Он часто представлял себе, как он влюбится; перед ним снова и снова возникала одна и та же картина. Он входит в бальный зал; взгляд его падает на группу гостей, и какая-то женщина поворачивает к нему голову. Вот она его увидела, и он знает, что у неё перехватило дыхание. Он стоит, словно окаменев. Высокая, прекрасная, с чёрными как ночь глазами, она одета во все белое; в её тёмных волосах сверкают бриллианты. Они не сводят друг с друга глаз, забыв об окружающих. Он идёт прямо к ней, и она тоже делает несколько шагов ему навстречу. Оба чувствуют, что формальности первого знакомства неуместны. Он говорит:

– Я искал вас всю жизнь.

– Наконец-то вы пришли, – шепчет она.

– Хотите потанцевать со мной?

Он протягивает к ней руки, она покорно подходит, и они уносятся в танце. (В мечтах Филип никогда не видел себя хромым.) Танцует она божественно.

– Я ещё не встречала никого, кто танцевал бы так, как вы, – говорит она.

Она рвёт бальную программу, где записаны имена тех, кто её пригласил, и они танцуют друг с другом весь вечер.

– Как я благодарен судьбе, что дождался вас, – говорит он. – Я знал, что когда-нибудь вас встречу.

Люди в зале не сводят с них глаз. А им всё равно. Они не желают скрывать своей страсти. Потом они выходят в сад. Он набрасывает ей на плечи лёгкую накидку и помогает сесть в ожидающую их карету. Ночной поезд в Париж, и вот они уже мчатся в неведомую даль сквозь безмолвную, звёздную ночь.

…Он вспомнил эти свои мальчишеские мечты, и ему показалось невероятным, что он влюбился в Милдред Роджерс.

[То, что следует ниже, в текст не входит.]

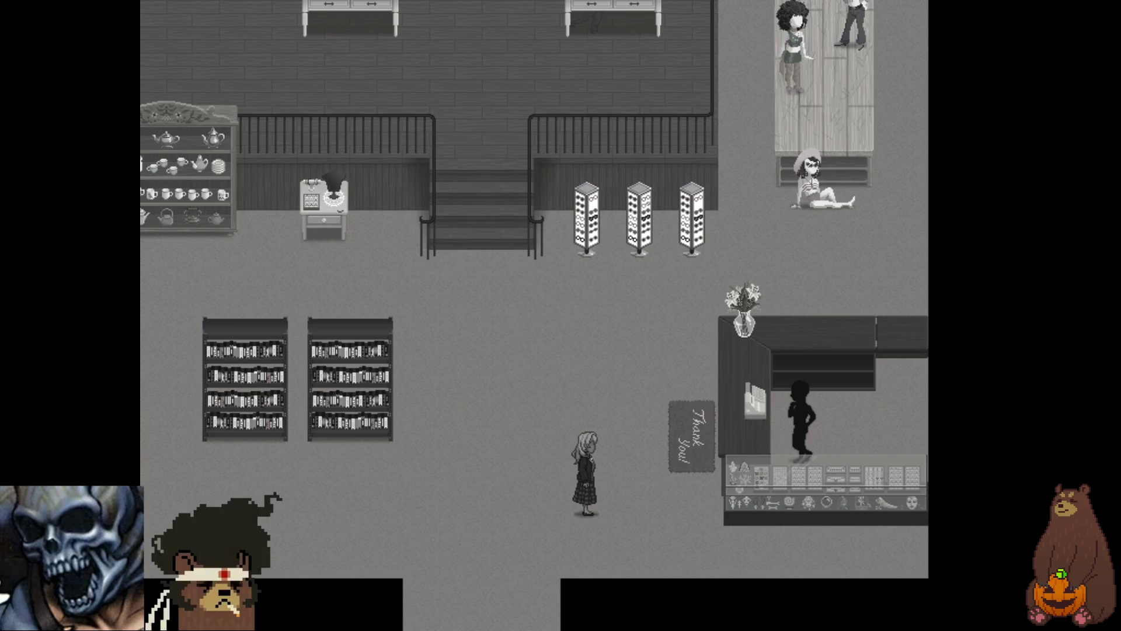
{"action": "key", "text": "F4"}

Даже имя её было уродливо. Он вовсе не считал её красивой, ему не нравилась её худоба – сегодня вечером он заметил, как торчат ключицы в вырезе её вечернего платья, он перебрал в памяти одну за другой её черты; у неё был неприятный рот и противный, болезненный цвет лица. Она была вульгарна. Её речь, грубая и бедная, отражала скудость мысли; он вспомнил её резкий смех в театре, претенциозно отставленный мизинец, когда она подносила ко рту бокал; её манеры, так же как и её слова, были полны отвратительного жеманства Он вспомнил её заносчивость – часто его так и подмывало отвесить ей пощёчину; и вдруг – неизвестно почему, то ли при мысли о том, что её можно ударить, то ли при воспоминании о её крошечных красивых ушах – его охватило глубокое волнение. Он томился по ней. Он представлял себе, как обнимает это худенькое, хрупкое тело и целует бледный рот; ему хотелось провести пальцами по её нежно-оливковым щекам. Он хотел её."

Когда-то он представлял себе любовь как блаженство, которое охватывает нас и превращает весь мир в весенний сад; он ожидал несказанного счастья, но то, что он чувствовал сейчас, вовсе не было блаженством; его мучил душевный голод, неутолимая тоска, горечь, какой он ещё не испытывал никогда. Он хотел вспомнить, с чего это началось, но не смог. Он только знал, что всякий раз, когда он приходил в кафе, у него сжималось сердце, а когда она заговаривала с ним, как-то странно перехватывало дыхание. Стоило ей от него уйти, и он был глубоко несчастен, но, когда он видел её снова, им овладевало отчаяние.

Филип вытянулся в постели, как побитый пес. Он не знал, как он вынесет эту нескончаемую душевную муку.